The SNIS transmits the grant money to the hosting institution. If the principal member is from a partnering institution, the hosting institution is responsible to conclude a contract with the principal member’s institution to regulate payments of salaries.
• Can an associated member's salary be (partially) funded by the SNIS?
No, the funding for associated members are accounted for by their institution.
• What we mean by 60% of the salary
In the cases in which the SNIS funds the salaries, we fund up to 60% of a full-time contract (no matter whether they actually have a full-time contract with their institutions). We fund maximum the actual time spent on the project.
If a researcher has a 50% contract with the hosting institution and will spend the entire 50% on the research project, the SNIS will pay the entire (50%) salary. If a researcher has an 80% contract which he spends entirely on the research project, the SNIS will pay up to 60% the salary.
• What employment status does a member of the research team have?
Members of a research team are employed by their institutions and not by the SNIS. The SNIS is not responsible for the management of human resources, the hosting institution will have to make contracts with each partnering institution to regulate the payment of salaries.
• How detailed does the pre-proposal have to be?
The most important thing about the pre-proposal is to give our evaluators an idea what the project is going to be about and who you are going to work with. Be advised that, while detail is good, you only have space for 10’000 characters on our online form for the actual proposal. If you get invited to submit your full proposal for the second round, you will have to go into much more detail.
• How long can the pre-proposal be? Can it include pictures or graphs?
The pre-proposal is text only. No pictures or graphs can be included. It’s limited to 10’000 characters, plus 4’000 for the abstract. Information about research members or partners are separate on the form.

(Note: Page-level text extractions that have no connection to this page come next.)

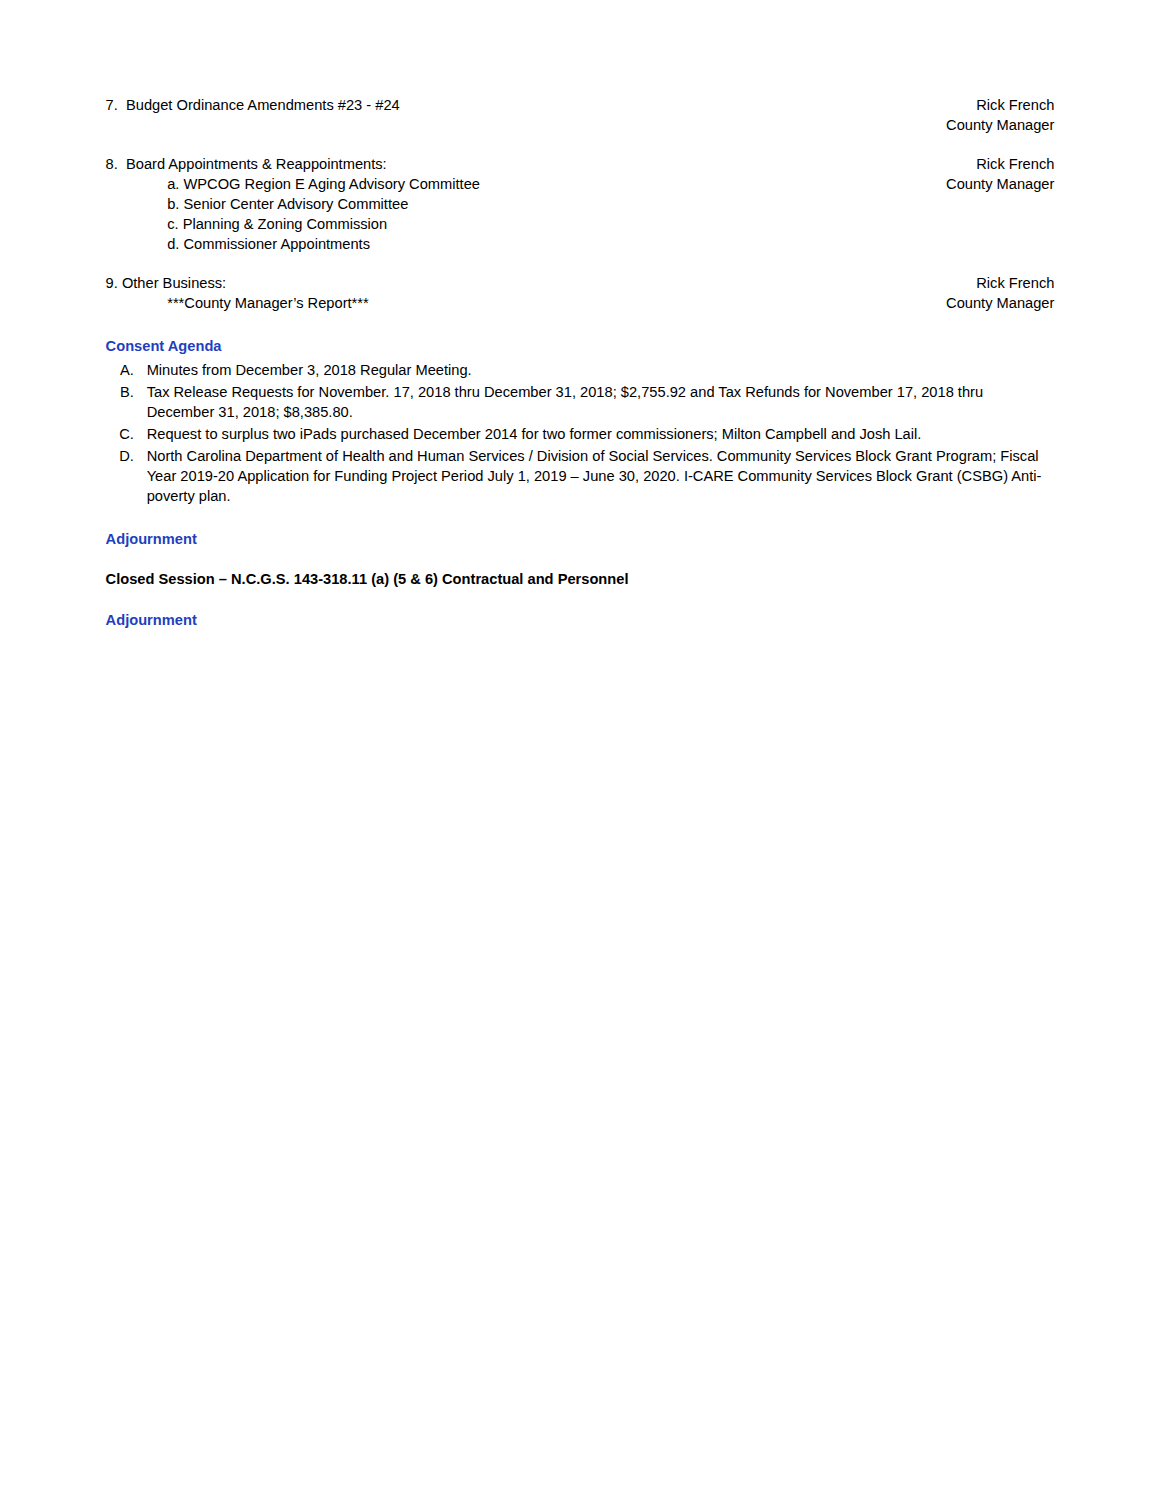7. Budget Ordinance Amendments #23 - #24
Rick French
County Manager
8. Board Appointments & Reappointments:
a. WPCOG Region E Aging Advisory Committee
b. Senior Center Advisory Committee
c. Planning & Zoning Commission
d. Commissioner Appointments
Rick French
County Manager
9. Other Business:
***County Manager’s Report***
Rick French
County Manager
Consent Agenda
Minutes from December 3, 2018 Regular Meeting.
Tax Release Requests for November. 17, 2018 thru December 31, 2018; $2,755.92 and Tax Refunds for November 17, 2018 thru December 31, 2018; $8,385.80.
Request to surplus two iPads purchased December 2014 for two former commissioners; Milton Campbell and Josh Lail.
North Carolina Department of Health and Human Services / Division of Social Services. Community Services Block Grant Program; Fiscal Year 2019-20 Application for Funding Project Period July 1, 2019 – June 30, 2020. I-CARE Community Services Block Grant (CSBG) Anti-poverty plan.
Adjournment
Closed Session – N.C.G.S. 143-318.11 (a) (5 & 6) Contractual and Personnel
Adjournment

• What information does the pre-proposal need to include?
• Literature review
• Demonstration of the research gap
• Research question / hypothesis
• Research tasks, milestones
• Expected results and their relevance to scientific and practical advancements
• Do I need written confirmation (letters of support) by my partners?

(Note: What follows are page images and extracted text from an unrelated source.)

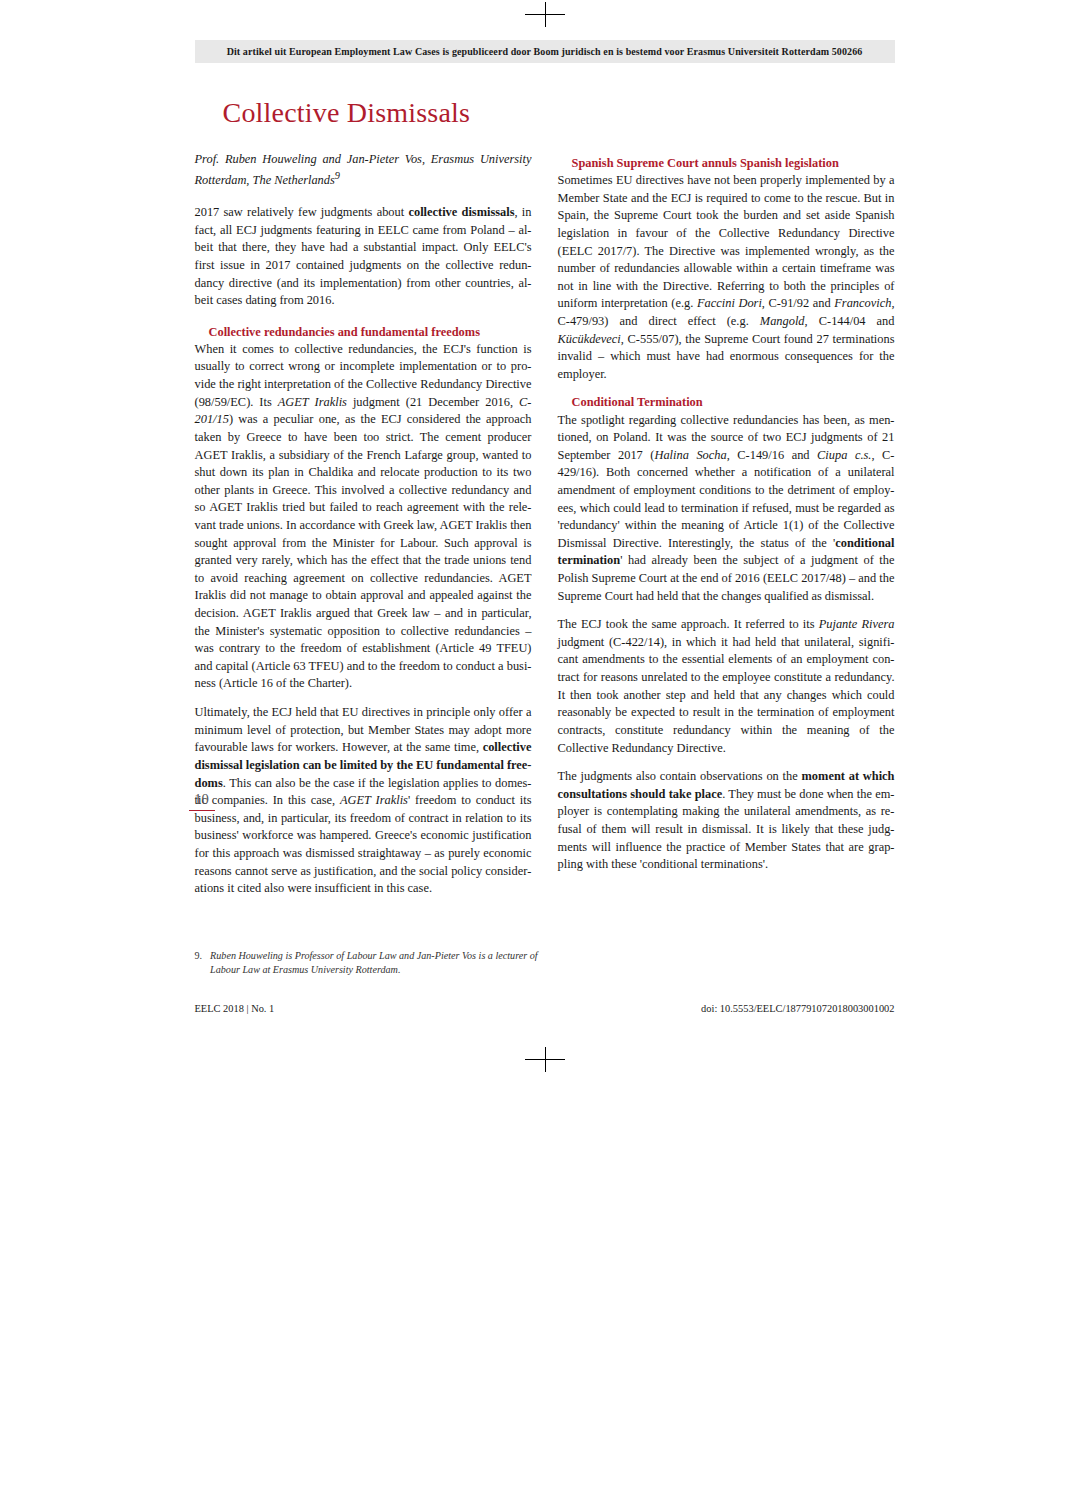Dit artikel uit European Employment Law Cases is gepubliceerd door Boom juridisch en is bestemd voor Erasmus Universiteit Rotterdam 500266
Collective Dismissals
10
Prof. Ruben Houweling and Jan-Pieter Vos, Erasmus University Rotterdam, The Netherlands9
2017 saw relatively few judgments about collective dismissals, in fact, all ECJ judgments featuring in EELC came from Poland – albeit that there, they have had a substantial impact. Only EELC's first issue in 2017 contained judgments on the collective redundancy directive (and its implementation) from other countries, albeit cases dating from 2016.
Collective redundancies and fundamental freedoms
When it comes to collective redundancies, the ECJ's function is usually to correct wrong or incomplete implementation or to provide the right interpretation of the Collective Redundancy Directive (98/59/EC). Its AGET Iraklis judgment (21 December 2016, C-201/15) was a peculiar one, as the ECJ considered the approach taken by Greece to have been too strict. The cement producer AGET Iraklis, a subsidiary of the French Lafarge group, wanted to shut down its plan in Chaldika and relocate production to its two other plants in Greece. This involved a collective redundancy and so AGET Iraklis tried but failed to reach agreement with the relevant trade unions. In accordance with Greek law, AGET Iraklis then sought approval from the Minister for Labour. Such approval is granted very rarely, which has the effect that the trade unions tend to avoid reaching agreement on collective redundancies. AGET Iraklis did not manage to obtain approval and appealed against the decision. AGET Iraklis argued that Greek law – and in particular, the Minister's systematic opposition to collective redundancies – was contrary to the freedom of establishment (Article 49 TFEU) and capital (Article 63 TFEU) and to the freedom to conduct a business (Article 16 of the Charter).
Ultimately, the ECJ held that EU directives in principle only offer a minimum level of protection, but Member States may adopt more favourable laws for workers. However, at the same time, collective dismissal legislation can be limited by the EU fundamental freedoms. This can also be the case if the legislation applies to domestic companies. In this case, AGET Iraklis' freedom to conduct its business, and, in particular, its freedom of contract in relation to its business' workforce was hampered. Greece's economic justification for this approach was dismissed straightaway – as purely economic reasons cannot serve as justification, and the social policy considerations it cited also were insufficient in this case.
Spanish Supreme Court annuls Spanish legislation
Sometimes EU directives have not been properly implemented by a Member State and the ECJ is required to come to the rescue. But in Spain, the Supreme Court took the burden and set aside Spanish legislation in favour of the Collective Redundancy Directive (EELC 2017/7). The Directive was implemented wrongly, as the number of redundancies allowable within a certain timeframe was not in line with the Directive. Referring to both the principles of uniform interpretation (e.g. Faccini Dori, C-91/92 and Francovich, C-479/93) and direct effect (e.g. Mangold, C-144/04 and Kücükdeveci, C-555/07), the Supreme Court found 27 terminations invalid – which must have had enormous consequences for the employer.
Conditional Termination
The spotlight regarding collective redundancies has been, as mentioned, on Poland. It was the source of two ECJ judgments of 21 September 2017 (Halina Socha, C-149/16 and Ciupa c.s., C-429/16). Both concerned whether a notification of a unilateral amendment of employment conditions to the detriment of employees, which could lead to termination if refused, must be regarded as 'redundancy' within the meaning of Article 1(1) of the Collective Dismissal Directive. Interestingly, the status of the 'conditional termination' had already been the subject of a judgment of the Polish Supreme Court at the end of 2016 (EELC 2017/48) – and the Supreme Court had held that the changes qualified as dismissal.
The ECJ took the same approach. It referred to its Pujante Rivera judgment (C-422/14), in which it had held that unilateral, significant amendments to the essential elements of an employment contract for reasons unrelated to the employee constitute a redundancy. It then took another step and held that any changes which could reasonably be expected to result in the termination of employment contracts, constitute redundancy within the meaning of the Collective Redundancy Directive.
The judgments also contain observations on the moment at which consultations should take place. They must be done when the employer is contemplating making the unilateral amendments, as refusal of them will result in dismissal. It is likely that these judgments will influence the practice of Member States that are grappling with these 'conditional terminations'.
9. Ruben Houweling is Professor of Labour Law and Jan-Pieter Vos is a lecturer of Labour Law at Erasmus University Rotterdam.
EELC 2018 | No. 1
doi: 10.5553/EELC/187791072018003001002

We will only require written confirmation in the second round. However, be advised that you do need to have contacted everyone you list and asked them for their approval and willingness to participate in advance. No bigger changes to the research team presented in the pre-proposal will be accepted for the full proposal.

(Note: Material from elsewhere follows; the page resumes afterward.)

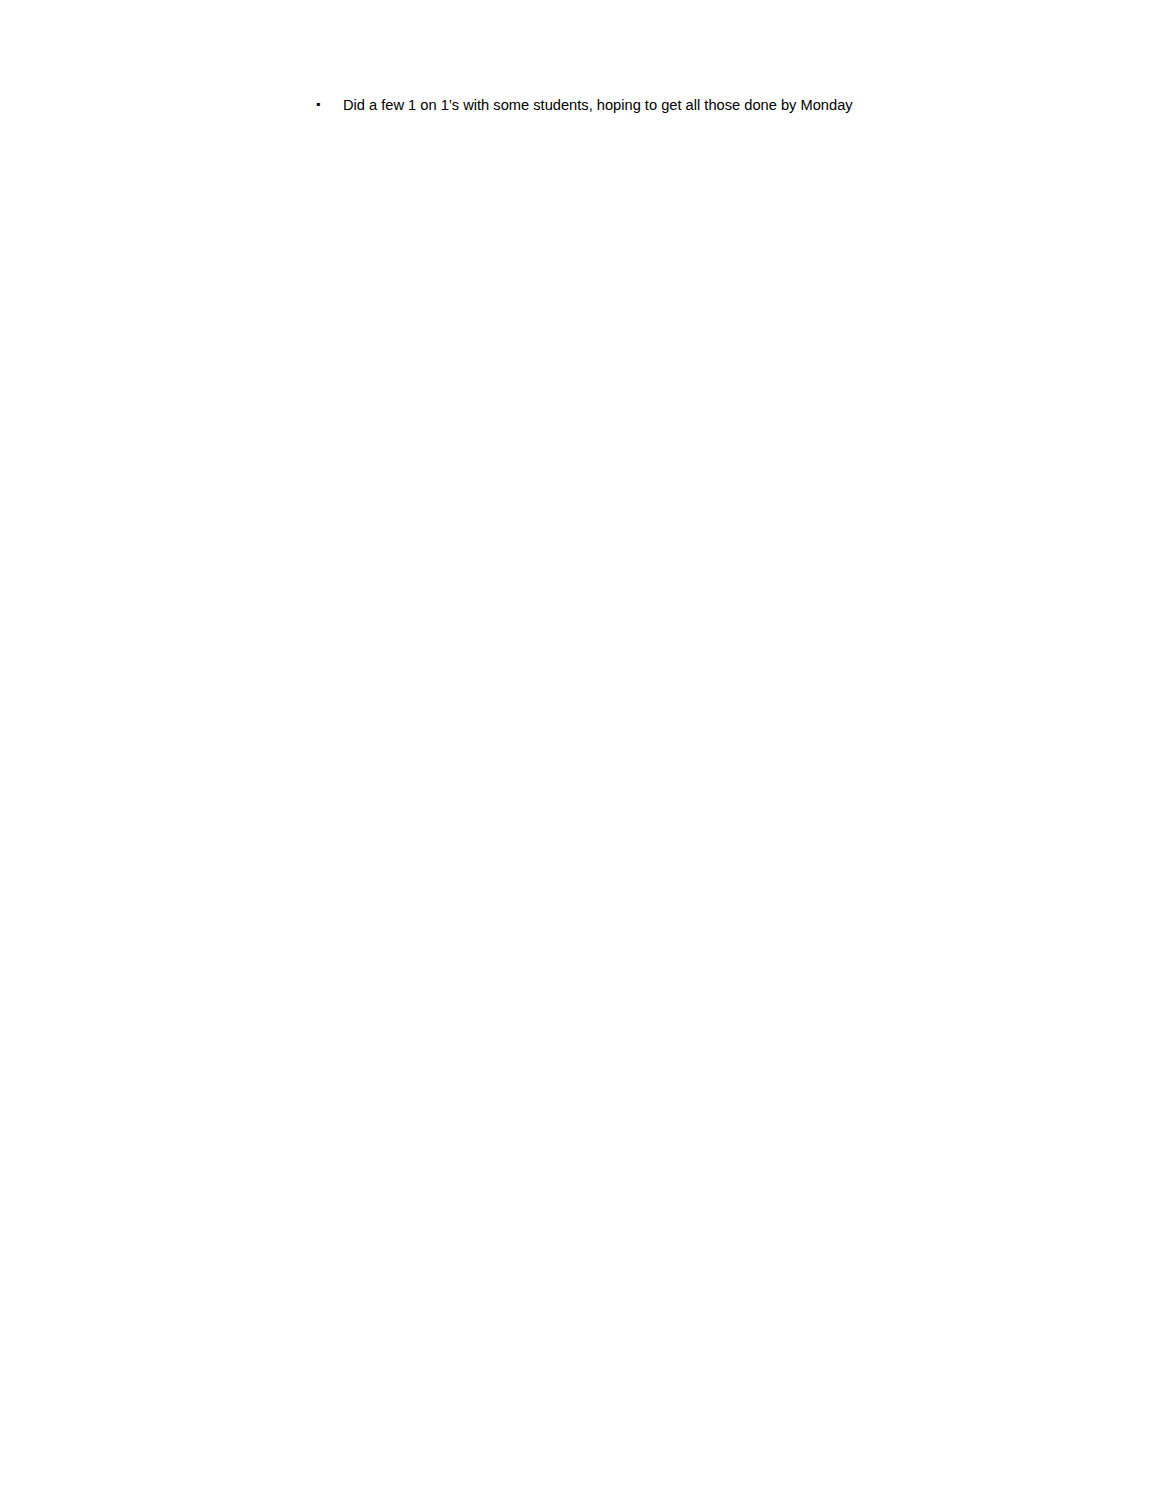Did a few 1 on 1’s with some students, hoping to get all those done by Monday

• Does the research question need to be international AND pluridisciplinary?
Yes. It is very important you understand that a SNIS project has to be international and pluridisciplinary, and not just one or the other.
• What is the SNIS definition of international?
The SNIS considers that international studies deal not only with the analysis of international relations, but also with political, economic, social, environmental, legal, and health issues that extend beyond national boundaries. It welcomes proposals from a wide range of academic disciplines, such as political science, economics, sociology, social and cultural anthropology, law, history, geography, environmental sciences, and related areas.
• What is the SNIS definition of pluridisciplinarity?
Ideally, a pluridisciplinary approach includes research members with different disciplinary backgrounds (e.g. economics and anthropology) and/or a research question that goes beyond the grasp of a single discipline.
Why is there a special theme for the call for projects?
The special theme is decided each year by the International Geneva Committee, made up of our IO partners. It reflects what our IO partners are most interested. You can submit either for the general theme or the special theme, and neither give you an advantage over the other in terms of chances of being funded.
Use of funds and other
• If my project is chosen, how can I spend the grant money?
The grant money can only be spent according to the agreed upon budget. If any changes in this budget should occur or become necessary, this has to be done so with agreement of the SNIS. Any changes other than budgetary also have to be approved by the SNIS. Any budget left over after completion of the research project goes back to the SNIS fund.